Hardware & approach Recommendation to implement elasticsearch

subhraakanil · February 22, 2018, 7:09am

Hi All,

We are planning to use Elastic search in production for searching financial transactions considering its exceptional throughput time.We will call the APIs exposed by elasticsearch from our java application not form Kibana.It includes the following:

1. storing financial transaction in elasticsearch either one by one or by bulk upload.
2. Searching transaction (historical data) from elasticsearch.

We would like to hear your suggestions regarding the hardware for implementing it.Here are my requirements:

1. Projected Number of financials txns 3,000,000,000 per month.
2. Each transaction JSON size is 6000 bytes.
3. Data to be stored for 1 years.
4. Sorting to be done while searching.

Please suggest the Elastic Search Cluster setup for better performance.And, what is the best possible approach to consume elasticsearch API's from java application.

Christian_Dahlqvist · February 22, 2018, 7:34am

The size and specification of the required cluster will depend a lot on the nature of your data, how you map it, how you need to query it and what your latency requirements are. Restrictions win the hardware available may also have an impact. I would therefore recommend running some benchmarks in order to get an answer. This Elastic{ON} talk discusses how to perform such benchmarks.

rcowart · February 22, 2018, 11:01am

While at @Christian_Dahlqvist is correct that benchmarks are important, you will want to have a sensible starting point. Let's go through your numbers...

3,000,000,000 transaction records = 1157 records/second.

This really isn't a very high event rate. It could easily be handled with a 3 nodes cluster, so it isn't your limiting factor. Even if the daily peaks are 10 times the average rate, you should be fine.

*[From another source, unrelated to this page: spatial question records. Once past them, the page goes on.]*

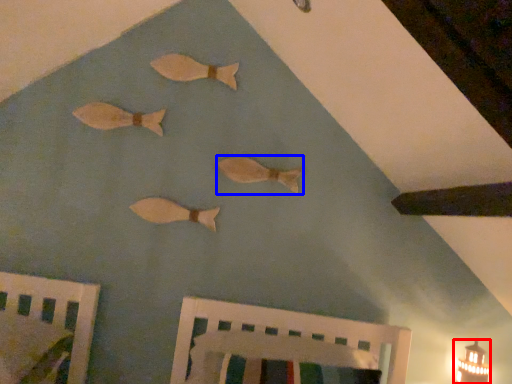
Question: Which of the following is the closest to the observer, light fixture (highlighted by a red box) or fish (highlighted by a blue box)?

Choices:
 (A) light fixture
 (B) fish

Answer: (A)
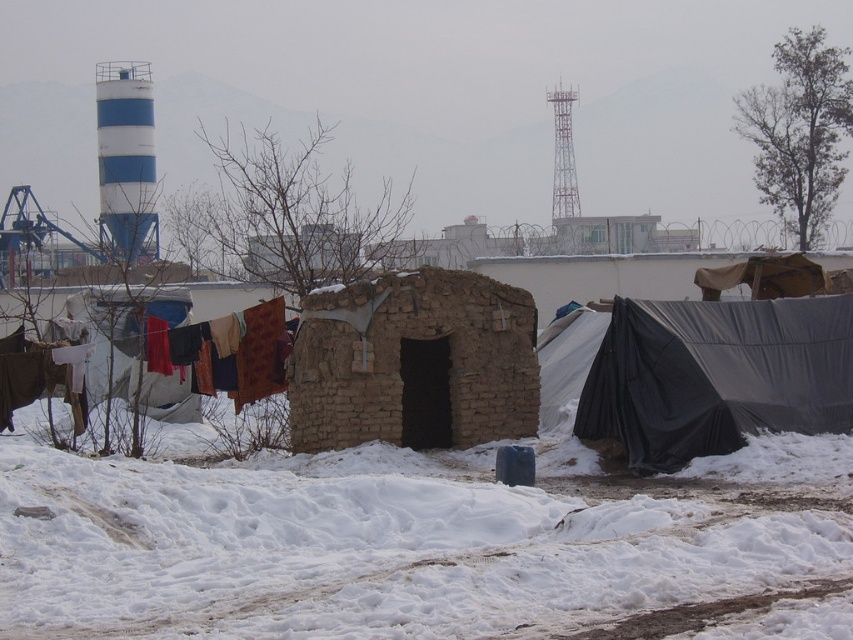
You are standing in the snowy area and want to walk to the brown mud hut at center. Which direction should you move relative to the white fluffy snow at center?

You should move away from the white fluffy snow at center towards the brown mud hut at center since the snow is in front of the hut, meaning the hut is behind the snow from your current position.

You are standing at the point marked by the coordinates point (x=366, y=550). Looking around, you see the small makeshift shelter constructed from mud bricks or similar material in the foreground and clothes hung out to dry on a line to the left of the shelter. Where are you relative to the shelter and the clothesline?

The point marked by the coordinates point (x=366, y=550) is located at the center of the image, which is where the white fluffy snow at center is located. Since the shelter is in the foreground and the clothesline is to the left of the shelter, you are positioned to the right of both the shelter and the clothesline.

You are planning to set up a tent in this snowy area. You have two options available from the image, the black tarpaulin tent at right and the multicolored fabric at left. Which one would provide taller shelter for your equipment?

The multicolored fabric at left is taller than the black tarpaulin tent at right, so it would provide taller shelter for your equipment.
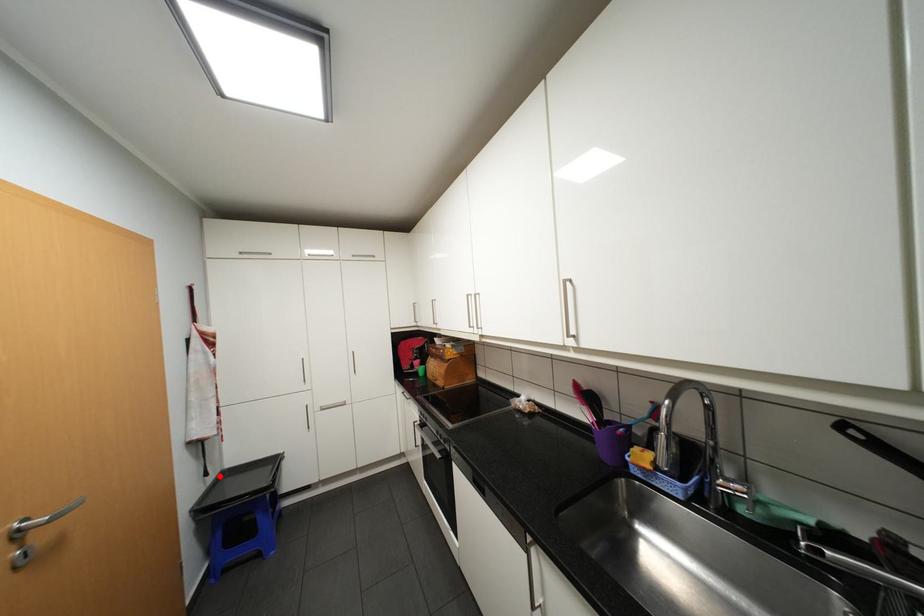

The data is already JSON so we will ignore any amplification of the data for a conversion to JSON. At 100M records per day, and each record being 6K, you have 600GB per day. However that might not be the actual size of the data on disk. Elasticsearch isn't simply storing a JSON file, it is "indexing" the data to make it more searchable. Data is also compressed (using "best-compression" will save additional disk space). Worst-case you probably will need to store 600GB/day multiplied by the number of replicas (additional copies of the data for redundancy and HA). With only a single replica you will have to store 1.2TB of data per day (600GB x 2).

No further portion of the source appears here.